Video: Sharpening the Saw
Dennis Stine, President, Stine Lumber
HQ: Sulphur, Louisiana Employee Count: 550 2011 Pro Sales: $54.7 million
Engage Employees
Stine Lumber was rolling just before the recession. It had entered two markets with its new box-style retail store and drive-through lumberyard and had begun rolling out the model to the rest of its locations. The federal government was subsidizing post-Katrina business development on Stine’s turf. So it bet on continued growth and compressed its 10-year strategic plan—which included $65 million in capital expenditures—into three years.
Then the market crashed.
“We reduced training, we lowered morale, and [as a result] we lowered our customer and associate service scores,” company president Dennis Stine says. “What were we going to do to turn it around?”
Stine borrowed from McDonald’s “Plan to Win” playbook—a strategy designed to boost brand relevance through employee re-engagement. He called it “Sharpen the Saw.”
“We needed to develop a Stine brand that was worth fighting for, and we needed to train associates to be knowledgeable and flexible,” he says. “Nothing unnerves me more than getting a complaint from a customer who says, ‘I was about 15 minutes away from your store and I called and they said they were closing at 9 p.m. I asked them if they could stay open for about five minutes. They said, “No, we close at 9 o’clock.”’ What can we do to get that associate to find a way to say yes?”
To Dennis Stine, “culture comes first. If your organization doesn’t have a great culture, you can do all the things you want with respect to strategy, but it won’t work, I promise you.”

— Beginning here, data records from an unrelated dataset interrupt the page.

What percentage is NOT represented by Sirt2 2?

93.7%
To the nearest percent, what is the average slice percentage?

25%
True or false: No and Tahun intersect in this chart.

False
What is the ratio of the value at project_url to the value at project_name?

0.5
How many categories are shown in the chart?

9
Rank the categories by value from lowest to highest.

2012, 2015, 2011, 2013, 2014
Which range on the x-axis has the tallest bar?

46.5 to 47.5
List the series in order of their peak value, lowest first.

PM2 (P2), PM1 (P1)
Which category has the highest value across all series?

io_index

Stine Lumber now evaluates employees by group and holds each group’s individual assessments at the same time. Workers evaluate themselves with 30 questions developed by their team leader. Twice each year, employees grade management on leadership, coaching, and training. “It’s a powerful tool to keep our leaders on the straight and narrow,” Stine says, noting his own score is based on how employees rated their store. “Because guess who’s ultimately responsible: the CEO,” Stine says. “You can’t cut and run from that.”